- **How to complete this task**
Set down, word for word, the line with "You may request deletion" and the lines after it through the final line of the data below, without pictures.

(Saved entries)

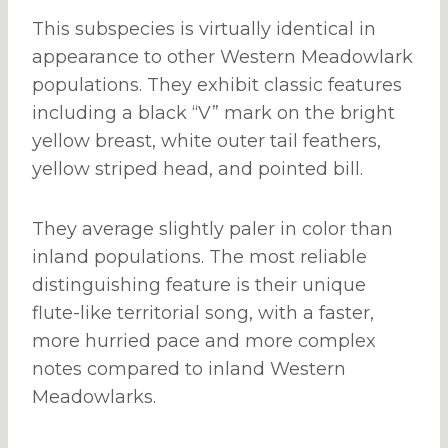
This subspecies is virtually identical in
appearance to other Western Meadowlark
populations. They exhibit classic features
including a black “V” mark on the bright
yellow breast, white outer tail feathers,
yellow striped head, and pointed bill.
They average slightly paler in color than
inland populations. The most reliable
distinguishing feature is their unique
flute-like territorial song, with a faster,
more hurried pace and more complex
notes compared to inland Western
Meadowlarks.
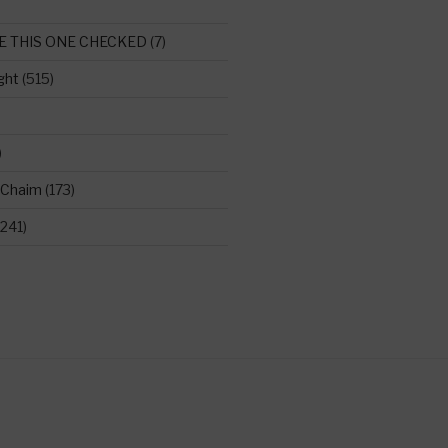
E THIS ONE CHECKED
(7)
ght
(515)
)
 Chaim
(173)
241)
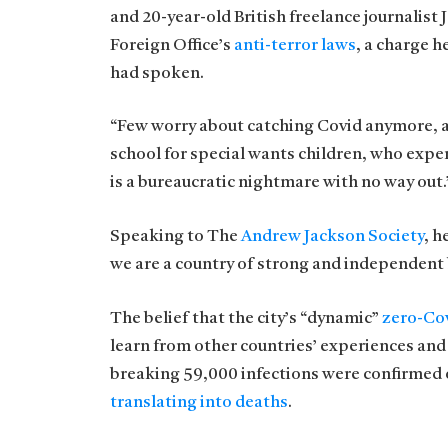
and 20-year-old British freelance journalist
Foreign Office’s
anti-terror laws
, a charge 
had spoken.
“Few worry about catching Covid anymore, as i
school for special wants children, who exper
is a bureaucratic nightmare with no way out.
Speaking to The
Andrew Jackson Society
, h
we are a country of strong and independent
The belief that the city’s “dynamic”
zero-Cov
learn from other countries’ experiences and
breaking 59,000 infections were confirmed o
translating into deaths
.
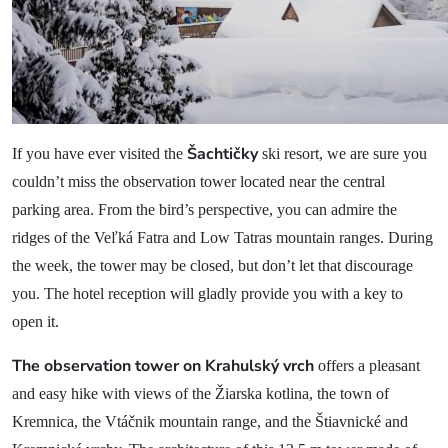
News
Blog
Contact
Šachtičky
If you have ever visited the
ski resort, we are sure you
couldn’t miss the observation tower located near the central
parking area. From the bird’s perspective, you can admire the
ridges of the Veľká Fatra and Low Tatras mountain ranges. During
the week, the tower may be closed, but don’t let that discourage
you. The hotel reception will gladly provide you with a key to
open it.
The observation tower on Krahulský vrch
offers a pleasant
and easy hike with views of the Žiarska kotlina, the town of
Kremnica, the Vtáčnik mountain range, and the Štiavnické and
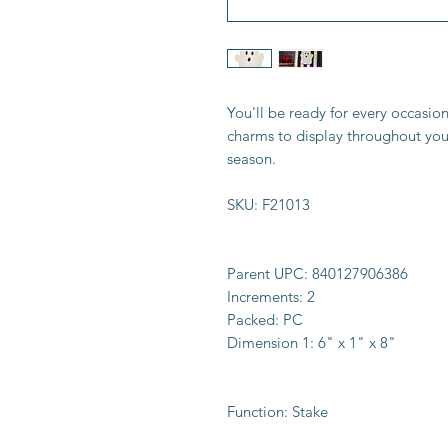
You'll be ready for every occasio
charms to display throughout you
season.
SKU:
F21013
Parent UPC:
840127906386
Increments:
2
Packed:
PC
Dimension 1:
6" x 1" x 8"
Function:
Stake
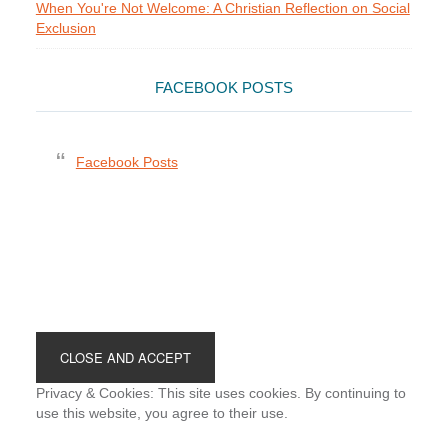
When You're Not Welcome: A Christian Reflection on Social
Exclusion
FACEBOOK POSTS
Facebook Posts
Footer
Privacy & Cookies: This site uses cookies. By continuing to
use this website, you agree to their use.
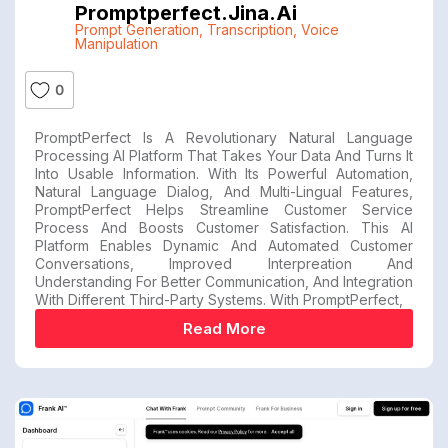
Promptperfect.jina.ai
Prompt Generation
,
Transcription
,
Voice
Manipulation
0
PromptPerfect Is A Revolutionary Natural Language
Processing AI Platform That Takes Your Data And Turns It
Into Usable Information. With Its Powerful Automation,
Natural Language Dialog, And Multi-Lingual Features,
PromptPerfect Helps Streamline Customer Service
Process And Boosts Customer Satisfaction. This AI
Platform Enables Dynamic And Automated Customer
Conversations, Improved Interpreation And
Understanding For Better Communication, And Integration
With Different Third-Party Systems. With PromptPerfect,
Read More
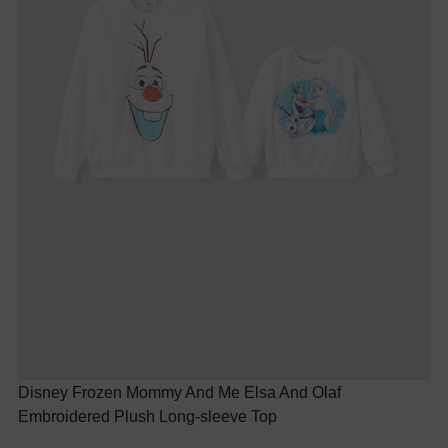
Disney Frozen Mommy And Me Elsa And Olaf
Embroidered Plush Long-sleeve Top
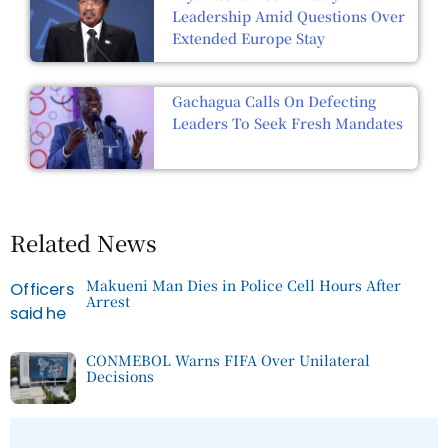
Leadership Amid Questions Over
Extended Europe Stay
Gachagua Calls On Defecting
Leaders To Seek Fresh Mandates
Related News
Makueni Man Dies in Police Cell Hours After
Arrest
CONMEBOL Warns FIFA Over Unilateral
Decisions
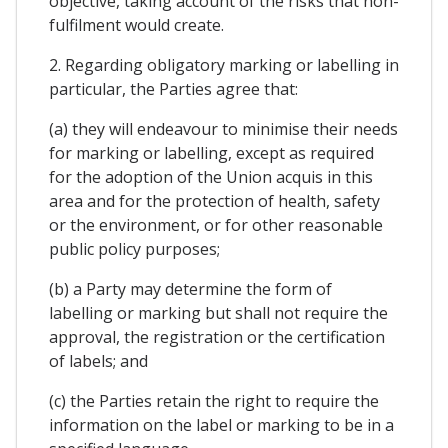
objective, taking account of the risks that non-
fulfilment would create.
2. Regarding obligatory marking or labelling in
particular, the Parties agree that:
(a) they will endeavour to minimise their needs
for marking or labelling, except as required
for the adoption of the Union acquis in this
area and for the protection of health, safety
or the environment, or for other reasonable
public policy purposes;
(b) a Party may determine the form of
labelling or marking but shall not require the
approval, the registration or the certification
of labels; and
(c) the Parties retain the right to require the
information on the label or marking to be in a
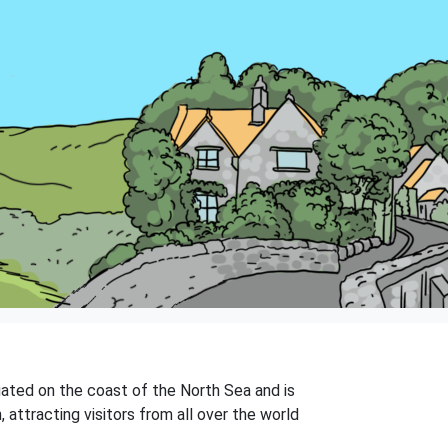
ated on the coast of the North Sea and is
 attracting visitors from all over the world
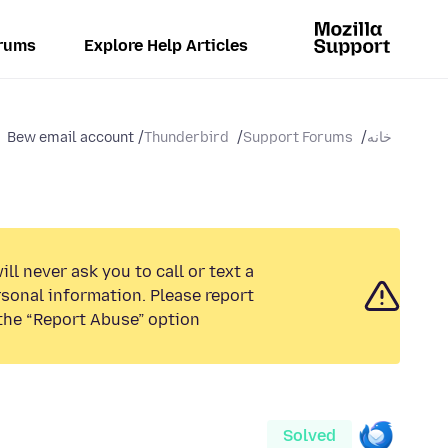
rums
Explore Help Articles
Bew email account
Thunderbird
Support Forums
خانه
ll never ask you to call or text a
sonal information. Please report
the “Report Abuse” option.
Solved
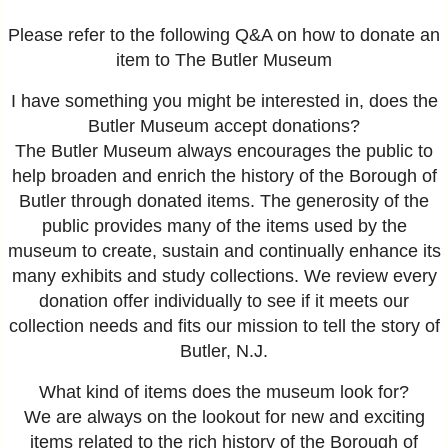
Please refer to the following Q&A on how to donate an
item to The Butler Museum
I have something you might be interested in, does the
Butler Museum accept donations?
The Butler Museum always encourages the public to
help broaden and enrich the history of the Borough of
Butler through donated items. The generosity of the
public provides many of the items used by the
museum to create, sustain and continually enhance its
many exhibits and study collections. We review every
donation offer individually to see if it meets our
collection needs and fits our mission to tell the story of
Butler, N.J.
What kind of items does the museum look for?
We are always on the lookout for new and exciting
items related to the rich history of the Borough of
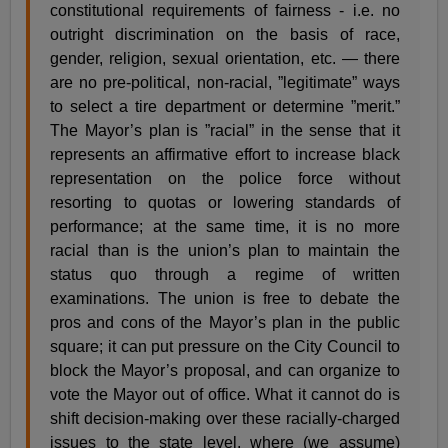
constitutional requirements of fairness - i.e. no
outright discrimination on the basis of race,
gender, religion, sexual orientation, etc. — there
are no pre-political, non-racial, ”legitimate” ways
to select a tire department or determine ”merit.”
The Mayor’s plan is ”racial” in the sense that it
represents an affirmative effort to increase black
representation on the police force without
resorting to quotas or lowering standards of
performance; at the same time, it is no more
racial than is the union’s plan to maintain the
status quo through a regime of written
examinations. The union is free to debate the
pros and cons of the Mayor’s plan in the public
square; it can put pressure on the City Council to
block the Mayor’s proposal, and can organize to
vote the Mayor out of office. What it cannot do is
shift decision-making over these racially-charged
issues to the state level, where (we assume)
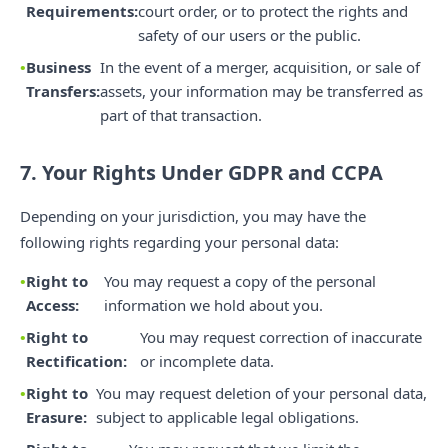
Requirements:
court order, or to protect the rights and
safety of our users or the public.
Business
In the event of a merger, acquisition, or sale of
Transfers:
assets, your information may be transferred as
part of that transaction.
7. Your Rights Under GDPR and CCPA
Depending on your jurisdiction, you may have the
following rights regarding your personal data:
Right to
You may request a copy of the personal
Access:
information we hold about you.
Right to
You may request correction of inaccurate
Rectification:
or incomplete data.
Right to
You may request deletion of your personal data,
Erasure:
subject to applicable legal obligations.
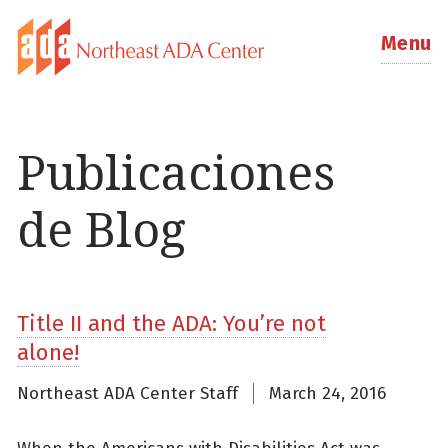
Menu
Publicaciones
de Blog
Title II and the ADA: You’re not
alone!
Northeast ADA Center Staff
March 24, 2016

- **Written solution**
You may request deletion of your personal data,
Erasure:
subject to applicable legal obligations.
Menu
Publicaciones
de Blog
Title II and the ADA: You’re not
alone!
Northeast ADA Center Staff
March 24, 2016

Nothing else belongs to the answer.